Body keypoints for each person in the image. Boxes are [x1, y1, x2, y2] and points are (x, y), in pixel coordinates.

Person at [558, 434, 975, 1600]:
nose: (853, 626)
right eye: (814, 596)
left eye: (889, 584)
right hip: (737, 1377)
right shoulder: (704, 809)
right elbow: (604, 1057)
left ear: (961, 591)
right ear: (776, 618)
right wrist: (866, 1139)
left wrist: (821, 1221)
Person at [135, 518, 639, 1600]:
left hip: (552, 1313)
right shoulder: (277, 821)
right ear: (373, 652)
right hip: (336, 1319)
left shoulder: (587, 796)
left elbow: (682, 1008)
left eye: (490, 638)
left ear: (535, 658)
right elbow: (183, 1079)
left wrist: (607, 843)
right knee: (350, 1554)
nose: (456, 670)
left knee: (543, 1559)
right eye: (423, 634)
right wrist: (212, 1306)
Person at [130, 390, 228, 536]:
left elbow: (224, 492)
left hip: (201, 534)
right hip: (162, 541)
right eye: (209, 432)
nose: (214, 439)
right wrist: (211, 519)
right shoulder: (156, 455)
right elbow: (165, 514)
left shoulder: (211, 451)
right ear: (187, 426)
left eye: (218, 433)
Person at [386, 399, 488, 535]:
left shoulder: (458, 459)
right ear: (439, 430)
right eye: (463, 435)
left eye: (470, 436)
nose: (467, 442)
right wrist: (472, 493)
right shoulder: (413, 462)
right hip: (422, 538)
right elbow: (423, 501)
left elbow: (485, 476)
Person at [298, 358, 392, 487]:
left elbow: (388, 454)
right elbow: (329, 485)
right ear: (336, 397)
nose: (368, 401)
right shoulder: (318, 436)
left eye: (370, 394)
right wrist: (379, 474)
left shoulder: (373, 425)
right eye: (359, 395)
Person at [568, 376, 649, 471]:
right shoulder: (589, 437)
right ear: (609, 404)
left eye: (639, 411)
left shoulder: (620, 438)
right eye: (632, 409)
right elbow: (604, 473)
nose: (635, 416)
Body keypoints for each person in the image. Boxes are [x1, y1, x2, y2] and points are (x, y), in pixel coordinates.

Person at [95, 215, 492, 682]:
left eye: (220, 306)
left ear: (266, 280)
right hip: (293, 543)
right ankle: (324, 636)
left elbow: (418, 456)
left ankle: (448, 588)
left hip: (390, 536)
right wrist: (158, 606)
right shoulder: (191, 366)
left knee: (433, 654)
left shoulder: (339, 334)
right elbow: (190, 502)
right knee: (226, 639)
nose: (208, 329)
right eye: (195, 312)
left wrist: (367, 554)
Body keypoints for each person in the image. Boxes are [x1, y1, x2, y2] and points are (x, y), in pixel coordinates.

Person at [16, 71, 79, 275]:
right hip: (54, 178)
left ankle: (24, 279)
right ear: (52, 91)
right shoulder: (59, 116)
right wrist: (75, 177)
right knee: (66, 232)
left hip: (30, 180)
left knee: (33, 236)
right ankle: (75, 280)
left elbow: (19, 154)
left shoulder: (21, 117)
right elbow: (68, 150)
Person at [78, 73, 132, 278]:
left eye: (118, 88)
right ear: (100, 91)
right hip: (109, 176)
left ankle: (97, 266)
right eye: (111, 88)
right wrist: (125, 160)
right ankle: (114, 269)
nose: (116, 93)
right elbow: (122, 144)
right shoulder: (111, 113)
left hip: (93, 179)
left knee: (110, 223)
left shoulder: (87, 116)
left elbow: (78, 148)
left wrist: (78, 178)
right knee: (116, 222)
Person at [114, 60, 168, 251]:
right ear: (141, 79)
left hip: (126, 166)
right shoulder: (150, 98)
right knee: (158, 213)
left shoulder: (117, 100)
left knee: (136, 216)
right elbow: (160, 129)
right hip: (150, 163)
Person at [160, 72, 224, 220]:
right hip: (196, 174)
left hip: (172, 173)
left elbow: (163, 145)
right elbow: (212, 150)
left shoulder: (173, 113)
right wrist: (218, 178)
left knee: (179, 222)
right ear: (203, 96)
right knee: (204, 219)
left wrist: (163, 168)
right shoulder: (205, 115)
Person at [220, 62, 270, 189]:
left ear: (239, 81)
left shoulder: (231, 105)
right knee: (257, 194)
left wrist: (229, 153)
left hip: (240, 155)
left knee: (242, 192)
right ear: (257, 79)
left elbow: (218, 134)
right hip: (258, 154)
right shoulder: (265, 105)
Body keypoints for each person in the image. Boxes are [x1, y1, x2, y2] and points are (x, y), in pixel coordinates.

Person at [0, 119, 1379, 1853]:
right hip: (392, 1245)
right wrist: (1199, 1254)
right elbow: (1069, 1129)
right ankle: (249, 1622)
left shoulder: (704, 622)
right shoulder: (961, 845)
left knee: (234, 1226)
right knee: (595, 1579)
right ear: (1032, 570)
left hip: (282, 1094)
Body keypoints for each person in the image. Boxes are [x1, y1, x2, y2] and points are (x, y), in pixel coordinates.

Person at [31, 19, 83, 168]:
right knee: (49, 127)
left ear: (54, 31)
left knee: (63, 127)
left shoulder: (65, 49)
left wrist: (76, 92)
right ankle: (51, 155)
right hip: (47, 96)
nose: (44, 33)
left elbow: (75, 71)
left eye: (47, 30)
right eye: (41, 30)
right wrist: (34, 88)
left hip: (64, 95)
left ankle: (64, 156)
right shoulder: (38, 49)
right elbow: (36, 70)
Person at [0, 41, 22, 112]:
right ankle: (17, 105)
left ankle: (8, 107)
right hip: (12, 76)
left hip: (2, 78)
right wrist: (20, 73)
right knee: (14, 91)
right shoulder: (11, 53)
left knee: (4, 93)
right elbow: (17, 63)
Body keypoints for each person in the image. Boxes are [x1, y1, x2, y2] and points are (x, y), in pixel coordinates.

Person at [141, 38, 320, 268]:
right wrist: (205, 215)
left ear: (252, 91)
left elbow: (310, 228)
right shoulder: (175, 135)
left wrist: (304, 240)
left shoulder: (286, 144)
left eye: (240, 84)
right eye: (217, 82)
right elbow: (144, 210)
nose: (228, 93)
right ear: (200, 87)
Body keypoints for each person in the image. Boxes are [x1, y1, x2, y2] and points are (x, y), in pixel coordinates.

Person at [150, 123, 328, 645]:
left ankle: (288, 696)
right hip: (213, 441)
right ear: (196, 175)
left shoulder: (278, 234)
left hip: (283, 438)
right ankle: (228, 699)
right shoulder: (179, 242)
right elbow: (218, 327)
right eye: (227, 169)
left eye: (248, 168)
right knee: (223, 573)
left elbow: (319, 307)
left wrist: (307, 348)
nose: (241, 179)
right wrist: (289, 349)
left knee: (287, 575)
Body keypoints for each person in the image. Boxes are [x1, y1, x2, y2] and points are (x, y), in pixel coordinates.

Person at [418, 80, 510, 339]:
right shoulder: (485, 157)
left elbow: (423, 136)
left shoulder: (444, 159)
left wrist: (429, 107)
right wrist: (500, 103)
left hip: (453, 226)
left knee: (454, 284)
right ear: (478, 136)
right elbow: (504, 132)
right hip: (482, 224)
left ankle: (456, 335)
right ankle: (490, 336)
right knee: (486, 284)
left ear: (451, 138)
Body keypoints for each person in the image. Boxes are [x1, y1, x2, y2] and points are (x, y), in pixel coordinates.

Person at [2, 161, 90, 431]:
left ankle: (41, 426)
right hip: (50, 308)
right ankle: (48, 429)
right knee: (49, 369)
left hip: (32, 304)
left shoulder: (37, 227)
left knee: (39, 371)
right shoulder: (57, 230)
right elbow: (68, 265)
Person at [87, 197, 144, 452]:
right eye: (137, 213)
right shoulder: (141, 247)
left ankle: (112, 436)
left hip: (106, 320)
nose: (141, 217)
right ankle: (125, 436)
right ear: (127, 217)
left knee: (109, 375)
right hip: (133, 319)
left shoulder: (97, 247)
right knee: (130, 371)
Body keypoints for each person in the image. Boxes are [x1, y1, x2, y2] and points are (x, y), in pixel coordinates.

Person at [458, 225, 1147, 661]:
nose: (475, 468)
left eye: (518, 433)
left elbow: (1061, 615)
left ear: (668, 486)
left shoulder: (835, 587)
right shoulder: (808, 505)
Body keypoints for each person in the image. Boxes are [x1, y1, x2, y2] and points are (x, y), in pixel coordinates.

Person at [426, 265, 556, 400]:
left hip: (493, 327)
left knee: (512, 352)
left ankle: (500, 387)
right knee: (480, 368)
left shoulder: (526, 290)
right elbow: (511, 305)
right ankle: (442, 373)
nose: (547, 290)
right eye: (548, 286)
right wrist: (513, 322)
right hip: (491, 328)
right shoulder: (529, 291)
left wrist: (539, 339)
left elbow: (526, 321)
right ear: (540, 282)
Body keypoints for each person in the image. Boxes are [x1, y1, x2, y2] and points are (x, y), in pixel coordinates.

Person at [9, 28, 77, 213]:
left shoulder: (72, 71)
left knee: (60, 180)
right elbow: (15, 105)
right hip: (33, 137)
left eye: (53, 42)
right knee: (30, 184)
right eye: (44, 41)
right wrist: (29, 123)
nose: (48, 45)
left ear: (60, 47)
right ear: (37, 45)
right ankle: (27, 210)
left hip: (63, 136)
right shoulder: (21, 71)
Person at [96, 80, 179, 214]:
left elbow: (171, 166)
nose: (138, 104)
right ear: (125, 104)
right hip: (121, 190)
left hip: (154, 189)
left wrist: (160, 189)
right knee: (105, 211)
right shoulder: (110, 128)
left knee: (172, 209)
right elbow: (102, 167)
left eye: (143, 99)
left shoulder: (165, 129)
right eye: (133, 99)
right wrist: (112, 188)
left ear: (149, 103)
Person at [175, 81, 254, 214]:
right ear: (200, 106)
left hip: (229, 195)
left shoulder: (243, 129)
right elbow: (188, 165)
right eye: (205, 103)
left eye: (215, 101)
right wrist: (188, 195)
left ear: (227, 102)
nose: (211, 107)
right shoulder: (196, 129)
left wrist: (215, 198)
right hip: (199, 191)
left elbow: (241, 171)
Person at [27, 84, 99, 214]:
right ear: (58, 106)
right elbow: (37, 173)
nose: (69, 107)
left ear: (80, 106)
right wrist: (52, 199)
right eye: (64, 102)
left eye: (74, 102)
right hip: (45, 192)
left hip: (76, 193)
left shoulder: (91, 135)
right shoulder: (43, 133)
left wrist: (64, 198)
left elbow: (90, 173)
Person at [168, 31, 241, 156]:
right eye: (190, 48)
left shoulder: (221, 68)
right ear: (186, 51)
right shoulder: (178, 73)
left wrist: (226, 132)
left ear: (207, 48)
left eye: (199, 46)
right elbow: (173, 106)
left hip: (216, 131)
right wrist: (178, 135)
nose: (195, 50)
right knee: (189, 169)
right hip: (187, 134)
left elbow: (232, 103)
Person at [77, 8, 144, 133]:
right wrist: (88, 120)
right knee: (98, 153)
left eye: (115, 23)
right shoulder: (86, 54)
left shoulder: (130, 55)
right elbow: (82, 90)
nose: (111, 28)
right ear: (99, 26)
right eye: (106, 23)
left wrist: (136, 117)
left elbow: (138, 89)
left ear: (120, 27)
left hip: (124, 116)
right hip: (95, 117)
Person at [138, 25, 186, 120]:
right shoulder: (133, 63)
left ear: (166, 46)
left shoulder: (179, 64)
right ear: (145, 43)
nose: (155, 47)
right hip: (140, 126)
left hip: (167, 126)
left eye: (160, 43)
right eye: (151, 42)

────────

What the task asks:
Could you reproduce exactly the lines of the entries above, from the one with "right elbow: (604, 473)" through the one with "left shoulder: (231, 105)", and nothing else?

Response to the task:
right elbow: (604, 473)
nose: (635, 416)
Body keypoints for each person in the image. Boxes are [x1, y1, x2, y2] and points are (x, y), in pixel coordinates.

Person at [95, 215, 492, 682]:
left eye: (220, 306)
left ear: (266, 280)
right hip: (293, 543)
right ankle: (324, 636)
left elbow: (418, 456)
left ankle: (448, 588)
left hip: (390, 536)
right wrist: (158, 606)
right shoulder: (191, 366)
left knee: (433, 654)
left shoulder: (339, 334)
right elbow: (190, 502)
right knee: (226, 639)
nose: (208, 329)
right eye: (195, 312)
left wrist: (367, 554)
Body keypoints for each person in the image. Boxes are [x1, y1, x2, y2] and points are (x, y), in pixel coordinates.

Person at [16, 71, 79, 275]:
right hip: (54, 178)
left ankle: (24, 279)
right ear: (52, 91)
right shoulder: (59, 116)
right wrist: (75, 177)
right knee: (66, 232)
left hip: (30, 180)
left knee: (33, 236)
right ankle: (75, 280)
left elbow: (19, 154)
left shoulder: (21, 117)
right elbow: (68, 150)
Person at [78, 73, 132, 278]:
left eye: (118, 88)
right ear: (100, 91)
right hip: (109, 176)
left ankle: (97, 266)
right eye: (111, 88)
right wrist: (125, 160)
right ankle: (114, 269)
nose: (116, 93)
right elbow: (122, 144)
right shoulder: (111, 113)
left hip: (93, 179)
left knee: (110, 223)
left shoulder: (87, 116)
left elbow: (78, 148)
left wrist: (78, 178)
right knee: (116, 222)
Person at [114, 60, 168, 251]:
right ear: (141, 79)
left hip: (126, 166)
right shoulder: (150, 98)
right knee: (158, 213)
left shoulder: (117, 100)
left knee: (136, 216)
right elbow: (160, 129)
right hip: (150, 163)
Person at [160, 72, 224, 220]:
right hip: (196, 174)
left hip: (172, 173)
left elbow: (163, 145)
right elbow: (212, 150)
left shoulder: (173, 113)
right wrist: (218, 178)
left knee: (179, 222)
right ear: (203, 96)
right knee: (204, 219)
left wrist: (163, 168)
right shoulder: (205, 115)
Person at [220, 62, 270, 189]:
left ear: (239, 81)
left shoulder: (231, 105)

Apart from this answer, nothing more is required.